I've heard Youtube reviewers and the usual crowd, spouting about this fragrance and I can't say I necessarily agree that this is some clean, soapy, linen fragrance. I thought the opening was like a creamy, dense, vanillic body which had been unsweetened by strange licorice and celery salt notes, before the heart becomes woody but lightly sweet. I didn't find this particularly powdery but it does have those herbal touches and is somewhat powdered. Maybe? I'm surprised how good it is! Not that I don't like other stuff from Josh or this brand, I do, but I guess the spoilers I'd heard about it didn't really fit with the scent I found on my skin. The heart is more woody (must be the teak wood listed here) and the tenacity of sweet vanilla notes remain at the end but it's by no means a total sweetie. I enjoyed it, had a somewhat 'designer' feel. Now I'm not exactly sure what I mean by that and I really do hate to toss tedious, meaningless labels around only to then cross pollinate.... but on this rare occasion I make an exception because that's how I feel about it.

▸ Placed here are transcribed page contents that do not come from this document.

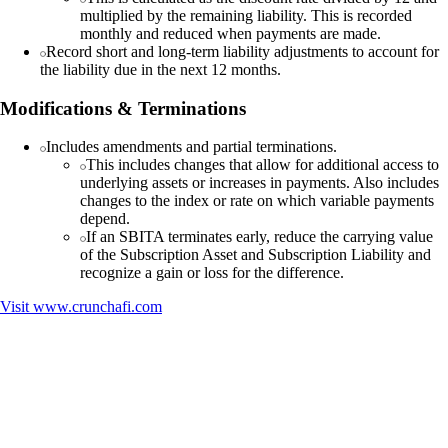
multiplied by the remaining liability. This is recorded
monthly and reduced when payments are made.
Record short and long-term liability adjustments to account for
the liability due in the next 12 months.
Modifications & Terminations
Includes amendments and partial terminations.
This includes changes that allow for additional access to
underlying assets or increases in payments. Also includes
changes to the index or rate on which variable payments
depend.
If an SBITA terminates early, reduce the carrying value
of the Subscription Asset and Subscription Liability and
recognize a gain or loss for the difference.
Visit
www.crunchafi.com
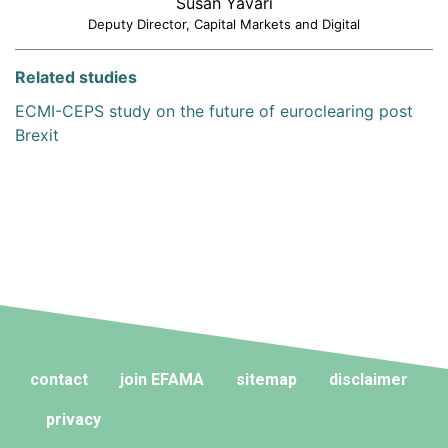
Susan Yavari
Deputy Director, Capital Markets and Digital
Related studies
ECMI-CEPS study on the future of euroclearing post
Brexit
contact
join EFAMA
sitemap
disclaimer
privacy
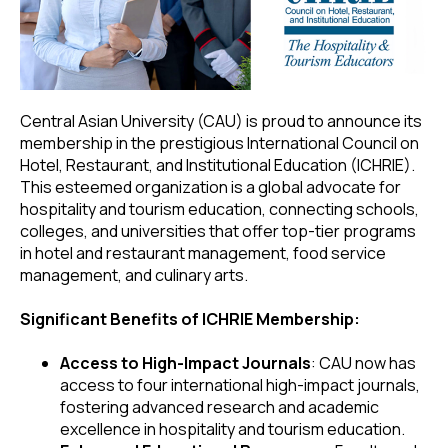
Central Asian University (CAU) is proud to announce its
membership in the prestigious International Council on
Hotel, Restaurant, and Institutional Education (ICHRIE).
This esteemed organization is a global advocate for
hospitality and tourism education, connecting schools,
colleges, and universities that offer top-tier programs
in hotel and restaurant management, food service
management, and culinary arts.
Significant Benefits of ICHRIE Membership:
Access to High-Impact Journals
: CAU now has
access to four international high-impact journals,
fostering advanced research and academic
excellence in hospitality and tourism education.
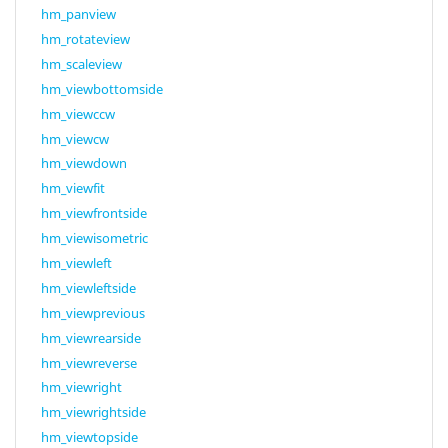
hm_panview
hm_rotateview
hm_scaleview
hm_viewbottomside
hm_viewccw
hm_viewcw
hm_viewdown
hm_viewfit
hm_viewfrontside
hm_viewisometric
hm_viewleft
hm_viewleftside
hm_viewprevious
hm_viewrearside
hm_viewreverse
hm_viewright
hm_viewrightside
hm_viewtopside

The Original was Original, giving weirdness of nagamotha or papyrus or something against the waxy uplifting orange and orange blossom, it was a real grower on me. This however, is rubbish. Soooooooooooooooooooo boring. Acquatic piddle. Not a fan. Shame.
Having liked the This is Him, I'm wandering into Z&V releases with a reassurance that they will at least be passable. That's a dangerous state of mind BTW. From this I got a fairly 'generic' (I do hate that term but it's fitting in this instance) opening of heightened, diffuse citruses and musk resulting in a sigh of...oh well it's not terrible but they appear to have peaked in their first release...how sad. But wait a moment (or an hour or two to be more precise) and you will be treated to a very rounded and appealing, synth santal and mild, creamy florals in the base. It actually had me thinking, wow this isn't half bad, coupled with the fact that it has a central note among all this that I'm not sure what it is, and it's unique, alluring. It's sweet and kind fruity but always maintains a none too vanillic sandalwod. I'd have to try it again but This is love Him, ain't too bad from an initial test out on my arm.